[[ EXTRACT open ]]
GG: [00:23:16] And -- 

DAB: [00:23:16] -- the -- okay.

GG: [00:23:17] How old were you at that point?

DAB: [00:23:20] I went to work for -- I think it was 1970 when they promoted me to store manager, yeah, it was 1970.  So I would’ve been, oh --

GG: [00:23:43] So you had been there 10 years?

DAB: [00:23:46] What’s that?

GG: [00:23:46] You had been there 10 years?

DAB: [00:23:48] Yeah, I was close, close to 10 years, right, yeah.

GG: [00:23:56] And then they pulled the trick.

DAB: [00:24:00] What’s that?

GG: [00:24:00] Then they pulled a trick.

DAB: [00:24:02] They pulled a trick.  But first of all when I went there, like I told you, the store had not had a profit in six years.  My very first year that I was there, they showed a profit, and so, and they showed a profit all the time that I was there.  They told me that they were going to promote me to the store on 29 North; they were going to send me to that store when it was open.  There was another guy that worked there as an assistant manager at the Barracks Road store.  They were also building a store -- a new store in Louisa, and they told him that he was going to Louisa, which he agreed to.  Well, when the two stores ended up being opening at the same time, [00:25:00] they told me that the other manager, who was a white guy, that he didn’t want to go to Louisa, and they were going to send -- they were going to put him in Charlottesville, and they were going to send me to Louisa.  Well, at that -- 

GG: [00:25:18] He was white?
[[ EXTRACT closed ]]
[[ PROVIDED MATERIAL open ]]
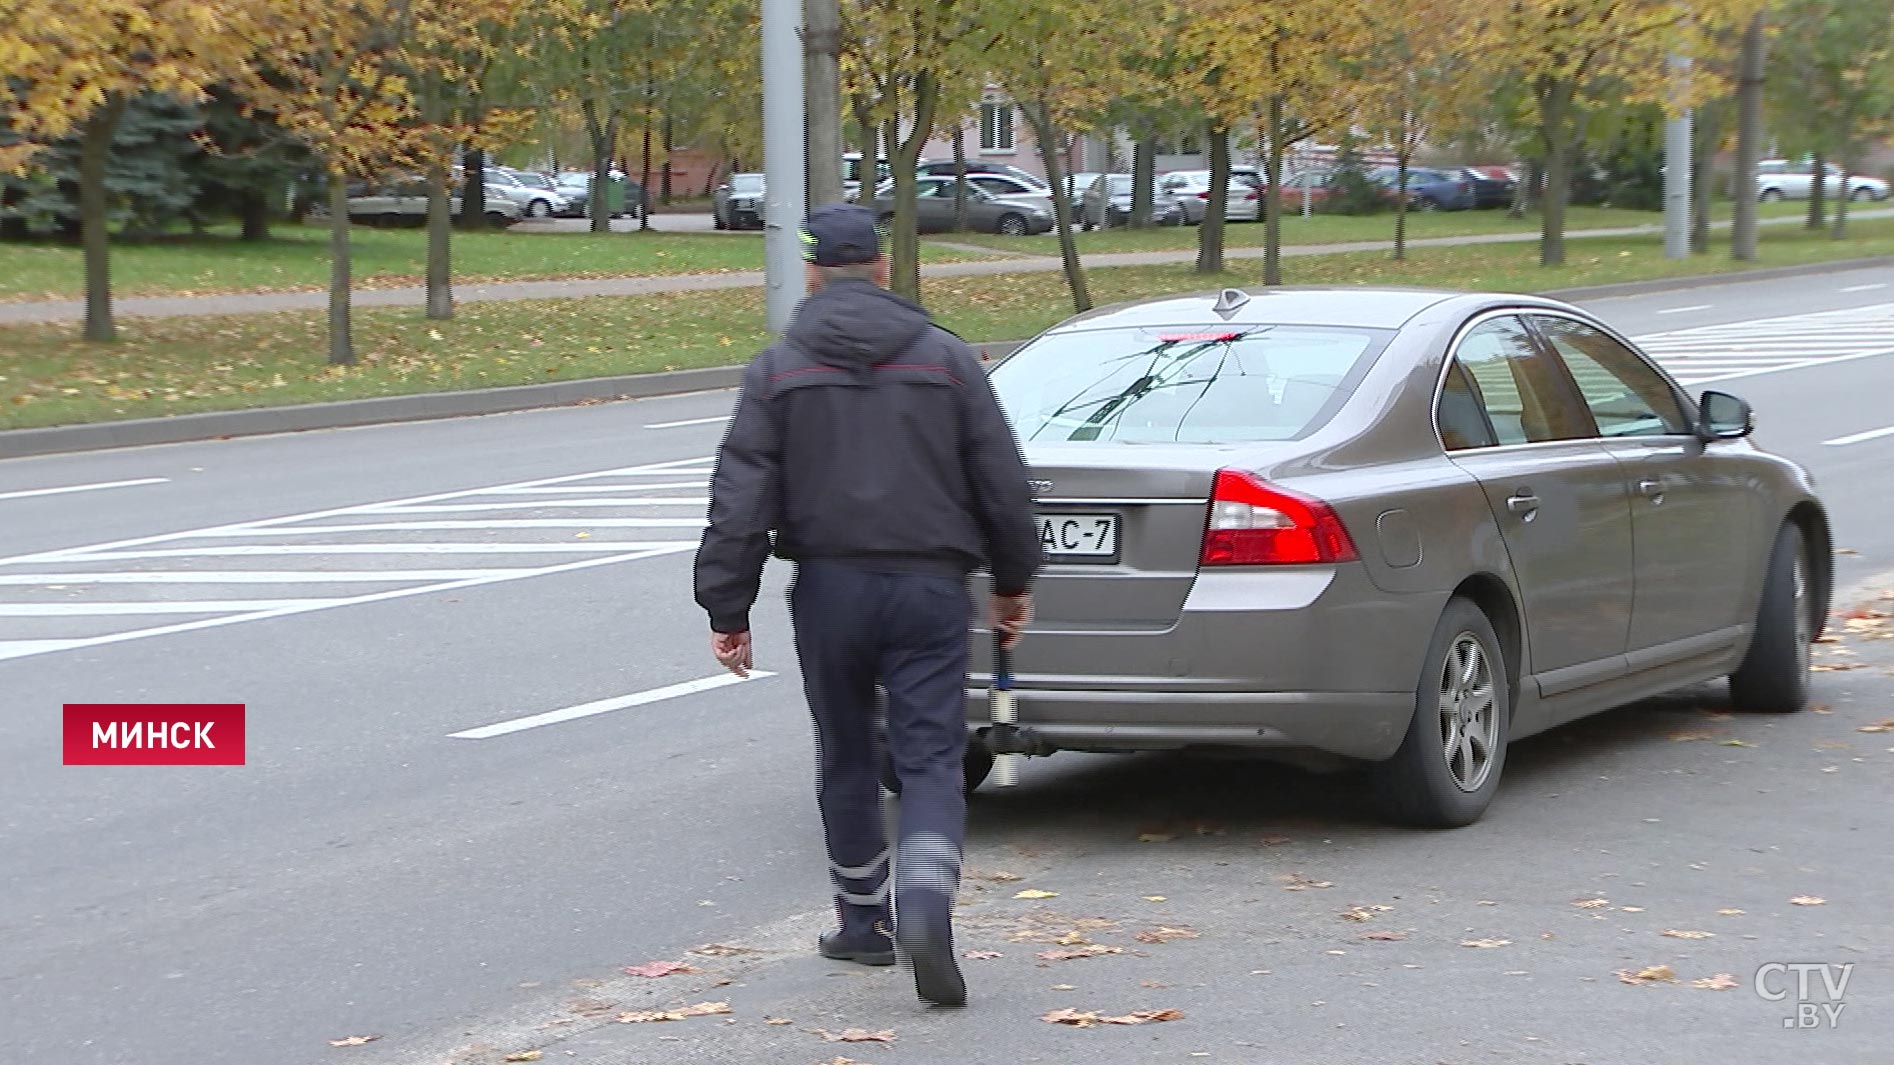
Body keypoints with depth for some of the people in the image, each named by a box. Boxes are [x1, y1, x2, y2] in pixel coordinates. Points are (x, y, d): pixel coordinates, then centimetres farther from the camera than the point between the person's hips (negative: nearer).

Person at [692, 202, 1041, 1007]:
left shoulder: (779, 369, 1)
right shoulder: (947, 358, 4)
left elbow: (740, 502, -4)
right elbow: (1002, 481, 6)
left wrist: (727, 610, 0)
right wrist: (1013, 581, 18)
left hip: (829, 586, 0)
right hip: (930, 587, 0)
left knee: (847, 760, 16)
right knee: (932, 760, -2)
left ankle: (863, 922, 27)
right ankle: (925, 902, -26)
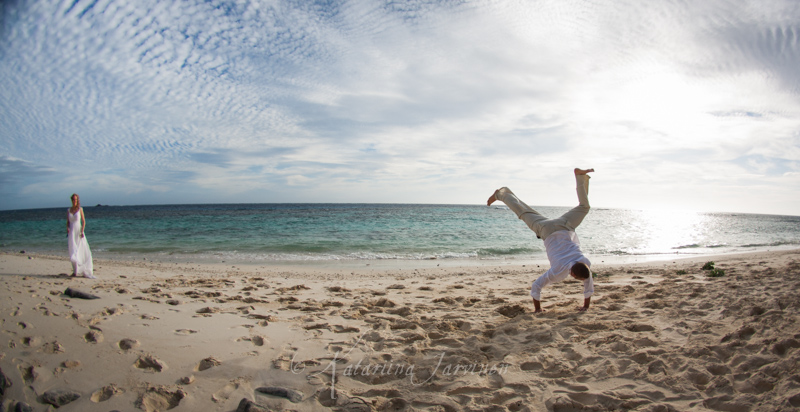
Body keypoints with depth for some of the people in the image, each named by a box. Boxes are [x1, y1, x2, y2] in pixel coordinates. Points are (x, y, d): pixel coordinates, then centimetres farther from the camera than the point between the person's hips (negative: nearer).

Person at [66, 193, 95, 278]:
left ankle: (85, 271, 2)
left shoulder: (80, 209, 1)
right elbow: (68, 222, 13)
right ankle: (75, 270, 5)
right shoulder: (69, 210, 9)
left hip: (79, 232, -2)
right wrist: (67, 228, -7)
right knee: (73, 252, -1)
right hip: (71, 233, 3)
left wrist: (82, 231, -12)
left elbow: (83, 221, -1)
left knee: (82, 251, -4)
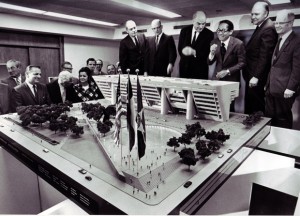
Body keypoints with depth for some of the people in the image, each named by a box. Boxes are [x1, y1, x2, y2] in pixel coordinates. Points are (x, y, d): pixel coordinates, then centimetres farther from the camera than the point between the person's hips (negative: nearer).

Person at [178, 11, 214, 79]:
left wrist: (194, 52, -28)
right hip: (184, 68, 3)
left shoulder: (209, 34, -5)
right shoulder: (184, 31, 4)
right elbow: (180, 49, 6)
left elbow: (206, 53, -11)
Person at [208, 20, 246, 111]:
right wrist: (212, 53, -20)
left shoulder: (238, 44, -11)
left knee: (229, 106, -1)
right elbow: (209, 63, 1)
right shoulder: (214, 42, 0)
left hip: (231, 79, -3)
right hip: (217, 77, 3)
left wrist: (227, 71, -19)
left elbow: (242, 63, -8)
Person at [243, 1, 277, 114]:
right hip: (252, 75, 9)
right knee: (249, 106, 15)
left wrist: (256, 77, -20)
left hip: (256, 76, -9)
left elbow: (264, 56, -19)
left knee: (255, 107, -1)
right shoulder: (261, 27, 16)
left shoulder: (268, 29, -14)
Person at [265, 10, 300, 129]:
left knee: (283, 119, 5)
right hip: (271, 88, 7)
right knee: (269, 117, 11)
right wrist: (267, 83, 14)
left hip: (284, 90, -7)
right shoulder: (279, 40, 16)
[[ PROVIDED MATERIAL closed ]]
[[ PROVIDED MATERIAL open ]]
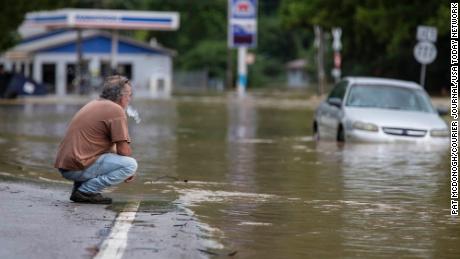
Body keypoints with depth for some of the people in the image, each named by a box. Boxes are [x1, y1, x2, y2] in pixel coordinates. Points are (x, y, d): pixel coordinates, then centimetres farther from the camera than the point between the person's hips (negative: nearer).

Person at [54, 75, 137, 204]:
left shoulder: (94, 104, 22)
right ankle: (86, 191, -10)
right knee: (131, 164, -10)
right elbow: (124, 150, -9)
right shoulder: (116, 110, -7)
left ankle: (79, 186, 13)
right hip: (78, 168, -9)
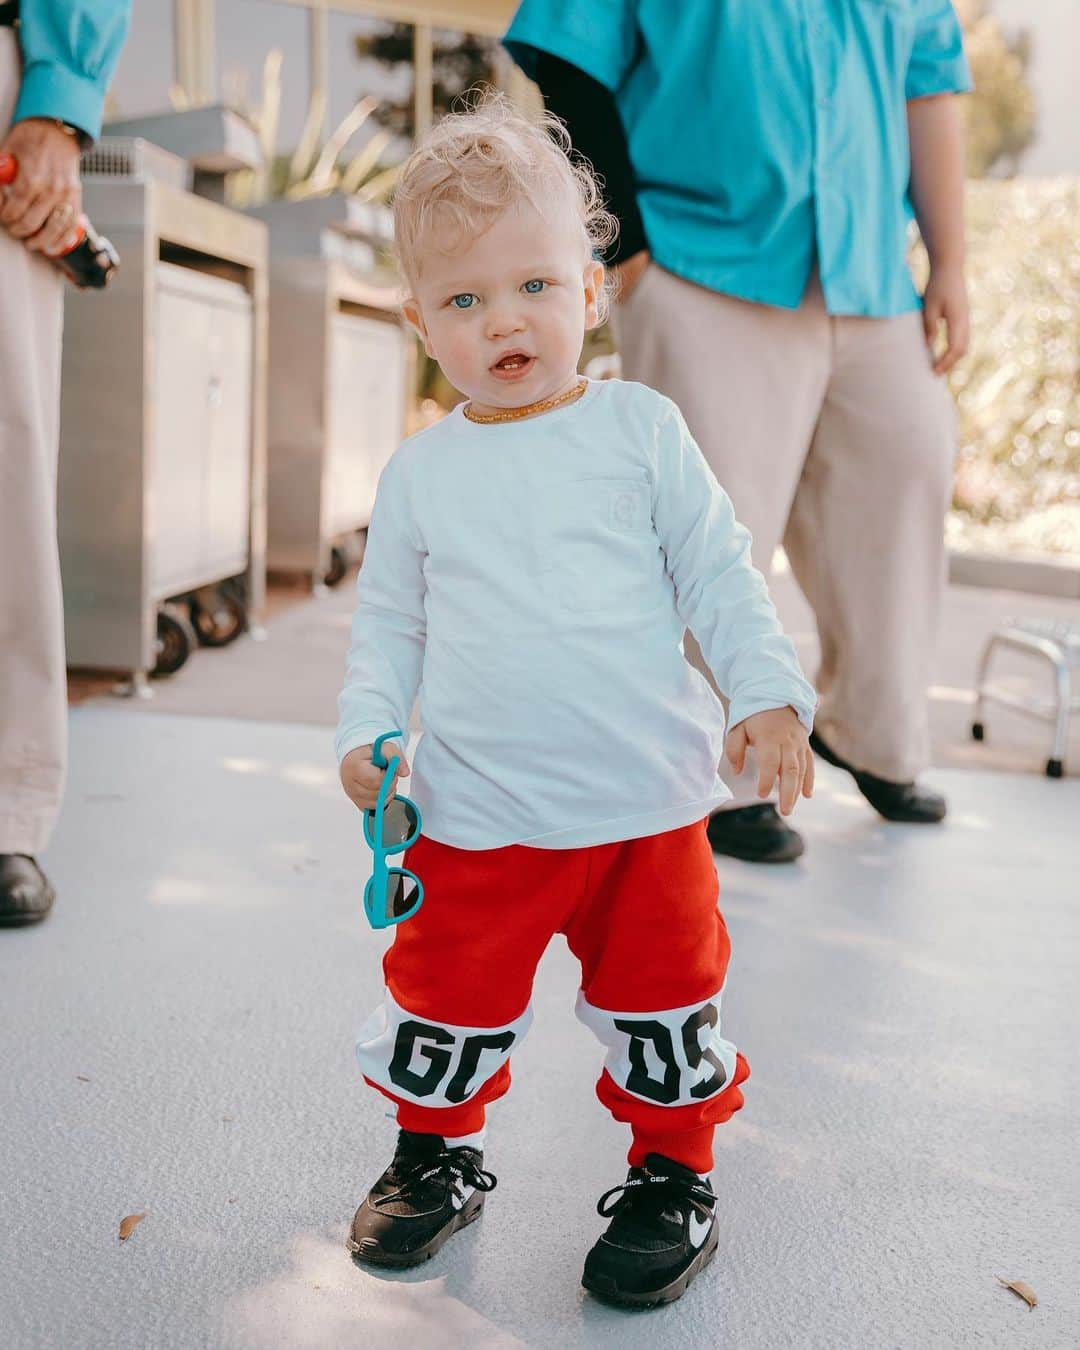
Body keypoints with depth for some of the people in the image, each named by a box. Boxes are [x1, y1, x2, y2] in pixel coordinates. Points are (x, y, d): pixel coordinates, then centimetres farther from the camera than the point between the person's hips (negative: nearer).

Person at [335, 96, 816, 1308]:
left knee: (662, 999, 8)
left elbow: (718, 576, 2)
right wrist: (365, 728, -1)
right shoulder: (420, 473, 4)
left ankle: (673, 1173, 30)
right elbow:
[[ PROVIDED MATERIAL closed ]]
[[ PROVIDED MATERIAL open ]]
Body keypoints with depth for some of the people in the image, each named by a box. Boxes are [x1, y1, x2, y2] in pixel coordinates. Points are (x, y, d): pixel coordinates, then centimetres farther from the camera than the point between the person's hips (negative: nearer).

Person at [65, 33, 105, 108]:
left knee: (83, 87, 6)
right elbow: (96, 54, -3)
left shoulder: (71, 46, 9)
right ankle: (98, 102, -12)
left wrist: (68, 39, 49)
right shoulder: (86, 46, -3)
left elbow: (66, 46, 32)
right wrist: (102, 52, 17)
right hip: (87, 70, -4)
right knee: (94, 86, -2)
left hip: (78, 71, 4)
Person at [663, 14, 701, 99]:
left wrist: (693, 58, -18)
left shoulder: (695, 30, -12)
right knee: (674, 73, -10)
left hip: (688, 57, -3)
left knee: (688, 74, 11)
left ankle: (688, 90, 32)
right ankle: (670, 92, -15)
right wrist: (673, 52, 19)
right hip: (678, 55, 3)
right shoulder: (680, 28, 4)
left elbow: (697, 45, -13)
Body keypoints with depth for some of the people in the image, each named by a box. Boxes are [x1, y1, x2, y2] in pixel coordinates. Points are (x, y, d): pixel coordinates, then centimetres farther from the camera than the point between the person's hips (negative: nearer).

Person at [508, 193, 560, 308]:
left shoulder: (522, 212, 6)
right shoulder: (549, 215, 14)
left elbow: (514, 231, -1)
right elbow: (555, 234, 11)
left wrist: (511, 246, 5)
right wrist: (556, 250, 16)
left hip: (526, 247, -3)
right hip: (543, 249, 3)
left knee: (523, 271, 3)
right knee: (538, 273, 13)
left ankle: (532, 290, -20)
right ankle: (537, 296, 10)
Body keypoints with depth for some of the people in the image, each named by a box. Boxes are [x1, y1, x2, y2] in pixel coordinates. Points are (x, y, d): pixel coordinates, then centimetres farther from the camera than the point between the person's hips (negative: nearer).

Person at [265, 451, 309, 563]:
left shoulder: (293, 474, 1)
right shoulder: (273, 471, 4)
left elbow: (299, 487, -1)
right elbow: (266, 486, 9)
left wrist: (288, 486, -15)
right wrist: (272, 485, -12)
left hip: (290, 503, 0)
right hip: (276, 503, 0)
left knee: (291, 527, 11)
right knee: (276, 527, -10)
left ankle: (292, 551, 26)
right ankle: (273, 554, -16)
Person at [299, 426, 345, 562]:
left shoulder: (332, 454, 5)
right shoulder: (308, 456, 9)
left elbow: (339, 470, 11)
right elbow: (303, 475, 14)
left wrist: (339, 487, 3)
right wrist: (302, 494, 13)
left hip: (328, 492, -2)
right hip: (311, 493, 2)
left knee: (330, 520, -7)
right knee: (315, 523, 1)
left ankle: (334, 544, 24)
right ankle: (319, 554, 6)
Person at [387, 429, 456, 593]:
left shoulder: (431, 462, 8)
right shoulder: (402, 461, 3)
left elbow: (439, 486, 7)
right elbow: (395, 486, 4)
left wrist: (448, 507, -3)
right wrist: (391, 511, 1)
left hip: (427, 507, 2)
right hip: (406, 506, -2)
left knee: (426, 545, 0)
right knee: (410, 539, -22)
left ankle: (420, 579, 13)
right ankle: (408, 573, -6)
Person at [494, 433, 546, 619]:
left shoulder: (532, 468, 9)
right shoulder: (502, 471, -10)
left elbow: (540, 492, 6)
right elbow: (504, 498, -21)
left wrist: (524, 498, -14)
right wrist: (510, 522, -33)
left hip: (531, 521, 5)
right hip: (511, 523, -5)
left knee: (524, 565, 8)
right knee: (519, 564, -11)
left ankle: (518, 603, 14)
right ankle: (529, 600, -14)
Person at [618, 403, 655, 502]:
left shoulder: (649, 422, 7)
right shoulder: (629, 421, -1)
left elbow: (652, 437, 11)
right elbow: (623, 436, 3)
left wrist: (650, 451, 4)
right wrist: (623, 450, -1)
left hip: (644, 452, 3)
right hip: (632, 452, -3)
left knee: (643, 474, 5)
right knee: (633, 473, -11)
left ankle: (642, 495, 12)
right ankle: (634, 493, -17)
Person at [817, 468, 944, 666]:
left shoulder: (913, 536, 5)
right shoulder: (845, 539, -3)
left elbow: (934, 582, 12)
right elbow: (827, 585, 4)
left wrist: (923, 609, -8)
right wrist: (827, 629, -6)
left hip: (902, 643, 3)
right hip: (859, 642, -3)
[[ PROVIDED MATERIAL closed ]]
▶ **EXPLORE THE MATERIAL**:
1. Answer these questions about the interview:
(a) In what year was DAB promoted to store manager?
(b) Before DAB arrived, how many years had the store gone without a profit?
(c) In what town was a new store being built that the other assistant manager first agreed to go to?
2. Repeat the part of the interview starting at "DAB: [00:23:46] What’s" and ending at "[00:24:00] What’s that?".
The records stand apart from the interview.

▶ **ANSWERS FOR THE EXERCISE**:
1.
(a) 1970
(b) Six years
(c) Louisa

2.
DAB: [00:23:46] What’s that?

GG: [00:23:46] You had been there 10 years?

DAB: [00:23:48] Yeah, I was close, close to 10 years, right, yeah.

GG: [00:23:56] And then they pulled the trick.

DAB: [00:24:00] What’s that?